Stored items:
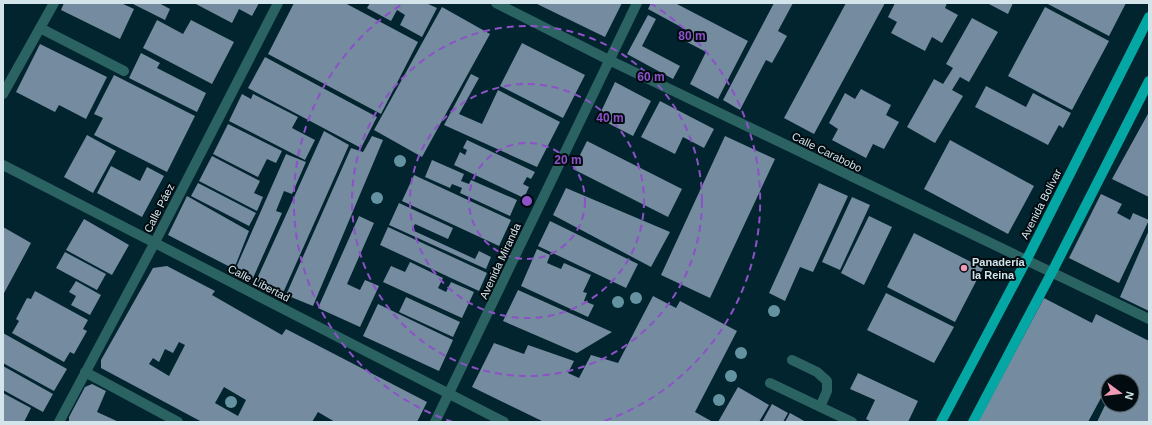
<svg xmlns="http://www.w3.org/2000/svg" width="1152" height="425" font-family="Helvetica,sans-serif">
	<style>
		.building { fill: #748ba0; fill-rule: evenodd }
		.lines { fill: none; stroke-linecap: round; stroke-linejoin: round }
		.lane { stroke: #2b6362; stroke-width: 10 }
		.street { stroke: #2b6362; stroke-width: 10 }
		.primary { stroke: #05a7a4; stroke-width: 10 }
		.tree { fill: #6492a1 }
		.ring { fill: none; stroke: #8d51c8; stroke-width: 2; stroke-dasharray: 7 5 }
		.poi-dot { fill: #f09ab6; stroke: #020b10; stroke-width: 1.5 }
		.labels { text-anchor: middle; stroke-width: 4; stroke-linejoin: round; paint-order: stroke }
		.street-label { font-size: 11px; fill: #d3e5eb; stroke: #020b10 }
		.poi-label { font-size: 11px; font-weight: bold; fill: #d3e5eb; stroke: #020b10; text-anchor: start }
		.centre { fill: #8d51c8; stroke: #020b10; stroke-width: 2 }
		.ring-label { font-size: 12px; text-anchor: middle; font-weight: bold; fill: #8d51c8; stroke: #020b10; stroke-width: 4; stroke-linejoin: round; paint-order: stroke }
	</style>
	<rect width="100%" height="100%" fill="#02242e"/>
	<path class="building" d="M64 3H121L134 9 120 39 61 10Z
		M131 3H159L170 9 165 20Z
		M194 3H259L252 16 239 9 232 23Z
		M294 3H345L418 42 381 114 268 54Z
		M370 3H426L437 8 422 37 400 25 405 15 397 10 391 21 367 8Z
		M535 3H622L605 37Z
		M651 3H675L748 41 718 99 690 84 706 52 687 42 692 33 648 9Z
		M774 3H793L778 31 787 36 772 63 766 60 740 110 723 100Z
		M846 3H885L814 134 784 118Z
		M895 3H947L945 8 958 15 942 43 932 37 925 51 891 33 897 22 888 17Z
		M987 3H1013L1008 14Z
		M1046 3H1126L1109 36Z
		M442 7 490 34 422 157 374 130Z
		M1045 7 1109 41 1072 110 1008 76Z
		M648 15 656 19 642 46 680 66 673 79 627 54Z
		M972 18 998 32 969 82 960 77 952 90 963 96 935 143 907 127 934 79 943 84 953 68 946 64Z
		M157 20 183 34 191 20 234 42 212 84 143 48Z
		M522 43 585 75 563 118 500 86Z
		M40 44 107 77 86 119 59 105 55 112 16 92Z
		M141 53 160 63 157 68 206 93 197 112 129 78Z
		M265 57 377 117 361 148 248 88Z
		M471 74 479 78 459 114 482 124 498 90 560 122 537 167 444 125Z
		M114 75 195 116 167 172 94 135 103 118 94 114Z
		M615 82 651 101 633 136 598 118Z
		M986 86 1026 107 1033 93 1071 113 1063 128 1059 125 1048 145 975 107Z
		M861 89 891 105 886 115 899 122 884 149 873 144 866 158 832 140 838 129 829 123 845 93 855 99Z
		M242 94 251 99 253 94 298 117 292 128 315 140 305 160 229 121Z
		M660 101 714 129 704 148 683 137 675 154 641 137Z
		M1149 112V197L1112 179Z
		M228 124 282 151 276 163 267 159 258 177 213 154Z
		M324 131 349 145 283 293 256 281Z
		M87 135 116 151 93 193 64 177Z
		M372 136 383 140 313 306 286 295 351 148 363 152Z
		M725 136 775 159 710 298 661 275Z
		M467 140 535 172 531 179 527 177 523 184 529 187 524 198 454 165 460 152 465 155 467 150 463 148Z
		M950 140 1034 186 1008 234 924 189Z
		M587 141 682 189 668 217 573 169Z
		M286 154 306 162 292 194 284 191 276 211 282 213 253 278 235 270Z
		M212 156 260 181 254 193 263 197 257 211 199 181Z
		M432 160 464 174 461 181 469 184 471 180 517 200 510 216 460 193 462 188 452 184 450 188 425 177Z
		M111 166 140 181 147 167 164 176 142 217 97 193Z
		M414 175 511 220 499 246 402 201Z
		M198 183 256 213 249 226 191 196Z
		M819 183 848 196 813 272 800 267 785 301 769 293Z
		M566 188 670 232 651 267 553 215Z
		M1101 194 1122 204 1117 213 1130 220 1133 213 1149 220 1119 283 1069 258Z
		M187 196 249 231 234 269 168 235Z
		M852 197 870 205 840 270 822 262Z
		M399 203 453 228 448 239 415 224 412 230 475 259 479 251 491 257 486 269 389 225Z
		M359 216 374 223 347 284 360 290 365 280 379 286 360 327 318 308Z
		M869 216 892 227 864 285 841 273Z
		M84 219 129 245 112 275 66 250Z
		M550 221 638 264 626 288 538 246Z
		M3 227 31 243 3 295Z
		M388 227 487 273 479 291 380 245Z
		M1149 230V311L1120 297Z
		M914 233 983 268 955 322 887 287Z
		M537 249 550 255 547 263 561 269 564 263 591 275 583 292 587 293 584 301 594 305 588 317 521 286Z
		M65 252 106 274 97 290 56 268Z
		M410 262 443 278 438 288 446 292 451 282 474 292 462 318 383 282 391 266 405 272Z
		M167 266 215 291 212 295 282 335 286 329 427 402 417 422H335L318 412 312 422H202L101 368V360L153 268ZM179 342 185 345 169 376 149 364 153 358 159 362 165 349 173 353ZM224 387 246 400 238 416 215 403Z
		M76 281 101 295 90 315 71 305 76 296 69 292Z
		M518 290 612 332 577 353 503 321Z
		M35 291 88 320 83 329 87 331 74 354 70 352 64 362 12 333 19 321 16 319 27 298 31 299Z
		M886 293 954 327 934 363 867 330Z
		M653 296 676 308 680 301 737 331 695 412 713 422H544L472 387 494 343 524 354 528 345 574 361 568 373 579 378 591 355 618 363Z
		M406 297 460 322 453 337 399 312Z
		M1044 298 1092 323 1096 314 1149 341V422H1097L1108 399V405H1132V381H1108V385L1088 422H978Z
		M378 304 453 340 439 371 363 336Z
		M3 333 67 369 54 391 3 363Z
		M3 366 53 394 43 412 3 390Z
		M858 373 918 401 908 422H872L866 419 875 400 850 389Z
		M92 384 106 391 97 412 119 422H69V417L85 387Z
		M738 387 769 405 759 422H718Z
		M3 393 31 408 24 422H3Z
		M772 404 788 413 783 422H762Z
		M790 413 806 422H785Z"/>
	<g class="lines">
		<path class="lane" d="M40 28 124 71
			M792 360 817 372 827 381V391L820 407
			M85 372 178 422
			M770 383 852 422"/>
		<path class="street" d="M496 3 609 60 1149 319
			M3 94 54 3
			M3 165 504 422
			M59 422 154 244 278 3
			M435 422 637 3"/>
		<path class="primary" d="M941 422 1026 261 1149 17
			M973 422 1052 272 1149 81"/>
	</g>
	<g class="tree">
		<circle cx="400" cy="161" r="6"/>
		<circle cx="377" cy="198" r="6"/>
		<circle cx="636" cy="298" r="6"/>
		<circle cx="618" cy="302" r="6"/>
		<circle cx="774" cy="311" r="6"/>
		<circle cx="741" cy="353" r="6"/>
		<circle cx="731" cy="376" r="6"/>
		<circle cx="719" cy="400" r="6"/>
		<circle cx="231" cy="402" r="6"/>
	</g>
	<g class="ring">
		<circle cx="527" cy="201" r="58"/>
		<circle cx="527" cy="201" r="117"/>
		<circle cx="527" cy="201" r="175"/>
		<path d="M453 422A233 233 0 0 1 404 3M650 3A233 233 0 0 1 601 422"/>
	</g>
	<circle class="poi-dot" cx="964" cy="268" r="4"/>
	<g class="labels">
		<g class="street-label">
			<text transform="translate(827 152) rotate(26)" y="4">Calle Carabobo</text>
			<text transform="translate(1041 204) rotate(-63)" y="4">Avenida Bolívar</text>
			<text transform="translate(159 208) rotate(-63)" y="4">Calle Páez</text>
			<text transform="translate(500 261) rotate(-65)" y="4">Avenida Miranda</text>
			<text transform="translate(259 283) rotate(27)" y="4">Calle Libertad</text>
		</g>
		<g class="poi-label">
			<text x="972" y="266">Panadería<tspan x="972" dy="13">la Reina</tspan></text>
		</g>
	</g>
	<circle cx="527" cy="201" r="6" class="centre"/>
	<g class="ring-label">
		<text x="692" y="40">80 m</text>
		<text x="651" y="81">60 m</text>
		<text x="610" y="122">40 m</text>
		<text x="568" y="164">20 m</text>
	</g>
	<rect width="1152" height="425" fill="none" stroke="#d3e5eb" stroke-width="8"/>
	<g transform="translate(1120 393) rotate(105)"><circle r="19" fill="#020b10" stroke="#566268"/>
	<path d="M0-3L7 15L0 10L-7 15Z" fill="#f09ab6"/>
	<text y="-6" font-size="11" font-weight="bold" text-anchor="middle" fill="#d3e5eb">N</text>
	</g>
</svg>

*Task requirements*.
Go line by line through the records above and copy each one containing "lines".

*Result for this exercise*.
		.lines { fill: none; stroke-linecap: round; stroke-linejoin: round }
	<g class="lines">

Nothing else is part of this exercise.